Millions of people are getting their hands on the cheap virtual reality headsets daily and enjoying the realistic nature of the new technology. But are they aware of the dangers and perils associated with using VR? Will this give rise to a new breed of health problems?
We will try to answer these questions in this article.
Cybersickness is a cumulative term being used to recognize the ailments that are caused by numerous digitals devices people use daily. It is considered as a natural response to an unnatural environment.
They use this all-encompassing term when describing motion sickness that VR users feel when they use a VR headset for a few minutes. A person experiences motion sickness when his brain gets the signal of movement from the body while he is still. It is created when the brain receiving conflicting signals. It is typically caused by the sense of balance in your inner ear. Motion sickness may cause nausea, vomiting and dizziness.
Although motion sickness has come into the forefront with the rising popularity of virtual reality, it was present to a milder degree in people who spend a lot of time looking at mobile phones. It is caused by watching fast motion on a screen.
The effects are more predominant in VR users especially when they take up the role of a character that moves fast. Most of the top end headsets have sensors that have a lag of 50 milliseconds.
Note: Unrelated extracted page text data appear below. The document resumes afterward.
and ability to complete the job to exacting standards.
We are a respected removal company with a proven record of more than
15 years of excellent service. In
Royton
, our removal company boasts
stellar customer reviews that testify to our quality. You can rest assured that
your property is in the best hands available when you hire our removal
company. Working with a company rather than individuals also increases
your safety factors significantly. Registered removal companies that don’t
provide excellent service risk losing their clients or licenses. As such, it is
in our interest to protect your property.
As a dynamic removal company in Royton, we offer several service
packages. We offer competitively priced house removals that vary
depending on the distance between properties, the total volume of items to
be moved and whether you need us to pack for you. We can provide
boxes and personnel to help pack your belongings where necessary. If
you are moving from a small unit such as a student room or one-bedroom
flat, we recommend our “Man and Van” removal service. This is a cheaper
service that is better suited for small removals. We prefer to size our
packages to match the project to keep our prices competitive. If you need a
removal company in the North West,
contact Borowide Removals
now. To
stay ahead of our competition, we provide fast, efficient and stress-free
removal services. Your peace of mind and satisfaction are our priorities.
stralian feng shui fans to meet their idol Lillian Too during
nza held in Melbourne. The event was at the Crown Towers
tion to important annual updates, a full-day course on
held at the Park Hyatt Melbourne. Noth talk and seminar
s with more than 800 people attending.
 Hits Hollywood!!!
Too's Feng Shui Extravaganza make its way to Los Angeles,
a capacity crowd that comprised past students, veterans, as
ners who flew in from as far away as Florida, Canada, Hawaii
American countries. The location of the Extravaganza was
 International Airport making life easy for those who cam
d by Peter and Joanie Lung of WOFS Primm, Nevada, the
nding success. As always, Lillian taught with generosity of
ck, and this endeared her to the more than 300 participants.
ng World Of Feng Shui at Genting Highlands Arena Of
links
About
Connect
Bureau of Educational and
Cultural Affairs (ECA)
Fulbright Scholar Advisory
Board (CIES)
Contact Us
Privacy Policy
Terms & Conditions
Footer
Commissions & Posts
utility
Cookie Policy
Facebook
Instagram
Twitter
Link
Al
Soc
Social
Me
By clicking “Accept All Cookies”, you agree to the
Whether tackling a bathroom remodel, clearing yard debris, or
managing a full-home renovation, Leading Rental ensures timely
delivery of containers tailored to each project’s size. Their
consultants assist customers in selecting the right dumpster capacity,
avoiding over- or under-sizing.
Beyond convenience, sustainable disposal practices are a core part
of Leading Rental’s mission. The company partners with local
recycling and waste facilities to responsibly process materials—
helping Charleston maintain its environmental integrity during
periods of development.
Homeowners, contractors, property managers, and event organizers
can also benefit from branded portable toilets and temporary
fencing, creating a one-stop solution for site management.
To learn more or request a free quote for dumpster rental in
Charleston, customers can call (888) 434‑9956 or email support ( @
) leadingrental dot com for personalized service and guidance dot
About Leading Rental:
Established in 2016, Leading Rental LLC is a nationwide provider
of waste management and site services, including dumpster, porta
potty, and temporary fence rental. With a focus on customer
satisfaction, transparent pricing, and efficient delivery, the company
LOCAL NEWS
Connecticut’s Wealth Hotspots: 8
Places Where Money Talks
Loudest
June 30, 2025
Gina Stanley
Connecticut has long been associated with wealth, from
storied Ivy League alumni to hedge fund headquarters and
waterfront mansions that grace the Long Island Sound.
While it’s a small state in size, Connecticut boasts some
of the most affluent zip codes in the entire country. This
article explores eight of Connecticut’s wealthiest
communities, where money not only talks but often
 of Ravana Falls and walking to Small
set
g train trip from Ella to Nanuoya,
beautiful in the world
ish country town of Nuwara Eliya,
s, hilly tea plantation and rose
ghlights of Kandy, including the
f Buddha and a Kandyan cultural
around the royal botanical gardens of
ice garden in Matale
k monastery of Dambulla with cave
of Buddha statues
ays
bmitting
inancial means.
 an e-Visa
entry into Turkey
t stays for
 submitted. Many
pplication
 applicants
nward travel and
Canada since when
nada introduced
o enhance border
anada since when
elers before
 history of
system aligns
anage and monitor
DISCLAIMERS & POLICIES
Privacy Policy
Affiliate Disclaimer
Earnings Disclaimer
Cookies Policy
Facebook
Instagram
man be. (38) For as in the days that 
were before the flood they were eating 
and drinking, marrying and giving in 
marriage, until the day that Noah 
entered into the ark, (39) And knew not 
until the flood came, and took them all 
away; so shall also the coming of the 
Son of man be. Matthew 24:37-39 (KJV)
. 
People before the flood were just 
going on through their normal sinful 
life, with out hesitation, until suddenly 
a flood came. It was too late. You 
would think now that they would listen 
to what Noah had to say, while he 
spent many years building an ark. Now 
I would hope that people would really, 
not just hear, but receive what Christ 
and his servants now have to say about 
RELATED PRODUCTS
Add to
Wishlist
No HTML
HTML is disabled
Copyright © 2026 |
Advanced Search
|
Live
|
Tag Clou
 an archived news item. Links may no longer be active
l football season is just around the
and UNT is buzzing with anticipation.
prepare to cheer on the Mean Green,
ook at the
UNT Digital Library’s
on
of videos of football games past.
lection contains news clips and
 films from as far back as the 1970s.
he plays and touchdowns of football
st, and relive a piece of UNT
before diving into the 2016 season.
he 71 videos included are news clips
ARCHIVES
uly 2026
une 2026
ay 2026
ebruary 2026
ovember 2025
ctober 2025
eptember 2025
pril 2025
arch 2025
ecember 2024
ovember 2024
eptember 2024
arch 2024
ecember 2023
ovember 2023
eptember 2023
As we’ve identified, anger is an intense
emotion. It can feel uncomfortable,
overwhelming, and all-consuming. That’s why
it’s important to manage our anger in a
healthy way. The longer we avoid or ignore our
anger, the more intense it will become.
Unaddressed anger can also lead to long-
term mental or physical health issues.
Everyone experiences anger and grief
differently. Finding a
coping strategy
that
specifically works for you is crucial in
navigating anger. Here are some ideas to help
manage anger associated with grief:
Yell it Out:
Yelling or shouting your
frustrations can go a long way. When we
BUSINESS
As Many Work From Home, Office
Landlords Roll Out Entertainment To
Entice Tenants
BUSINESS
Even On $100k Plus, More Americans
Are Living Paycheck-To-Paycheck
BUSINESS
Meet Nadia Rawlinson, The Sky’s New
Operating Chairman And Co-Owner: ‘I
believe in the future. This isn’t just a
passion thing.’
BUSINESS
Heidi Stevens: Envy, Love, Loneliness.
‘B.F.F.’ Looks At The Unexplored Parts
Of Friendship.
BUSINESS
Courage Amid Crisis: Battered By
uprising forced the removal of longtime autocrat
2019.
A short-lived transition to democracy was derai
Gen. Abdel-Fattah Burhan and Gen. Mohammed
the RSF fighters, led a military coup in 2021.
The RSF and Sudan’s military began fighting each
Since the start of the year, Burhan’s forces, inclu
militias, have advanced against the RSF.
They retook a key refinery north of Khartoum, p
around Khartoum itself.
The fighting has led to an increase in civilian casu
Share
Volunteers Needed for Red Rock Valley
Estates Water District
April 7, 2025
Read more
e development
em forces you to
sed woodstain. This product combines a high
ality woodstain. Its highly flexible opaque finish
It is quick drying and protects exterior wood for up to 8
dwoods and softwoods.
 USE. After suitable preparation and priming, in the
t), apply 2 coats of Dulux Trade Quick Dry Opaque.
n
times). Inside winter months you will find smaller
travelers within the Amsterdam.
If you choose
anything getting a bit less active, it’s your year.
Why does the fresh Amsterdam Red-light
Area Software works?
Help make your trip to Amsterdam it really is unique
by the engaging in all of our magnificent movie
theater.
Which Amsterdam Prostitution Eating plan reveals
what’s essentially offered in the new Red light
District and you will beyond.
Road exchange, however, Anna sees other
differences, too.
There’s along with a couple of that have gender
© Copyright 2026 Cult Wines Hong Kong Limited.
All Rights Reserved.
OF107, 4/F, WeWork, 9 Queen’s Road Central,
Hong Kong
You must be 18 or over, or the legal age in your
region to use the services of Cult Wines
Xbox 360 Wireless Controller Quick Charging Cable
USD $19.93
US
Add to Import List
With such low latency, it fools our brain into believing the simulated world is real, but our inner ear can still sense the disconnection and screams its disapproval.
According to one study, women and Type A people are more prone to motion sickness. The more realistic the VR environment gets, the more severe the effect of motion sickness will be on its users. Oculus, the biggest VR manufacturers admitted motion sickness is one of the biggest challenges being faced by the VR industry.
So is there a way around this cybersickness?
Oculus and several other VR manufacturers heavily emphasis on following a strict set of rules while using VR gear to minimize discomfort.
- Start slow. Limit your first exposure to a few minutes and never go beyond the 30-minute limit.
- Adjust the interpupillary distance in the lens before you use the device.
- Minimize the speed of your screen character. Slow movement reduces the chance of nausea.
- Keep the brightness and contrast low, else the high energy visible rays will damage your eyes.
- Do no use the VR headset when you are tired, sleepy, under the influence of alcohol or other mind-altering substances.
- Choose your VR content carefully. If you are not used to violence or anxiety-provoking incidents, do not attempt to watch them in VR.
- If you have a history of dizziness, seizures, muscle twitching or eye weakness, seek the advice of your doctor before using VR devices.
- If you are prone to seasickness, take a tablet like Dramamine to reduce the effects of motion sickness before you play with VR. Consult your doctor before taking any medication.
- Have another adult in the room while you play. While you are immersed in the virtual world, they can watch you and make sure of your safety.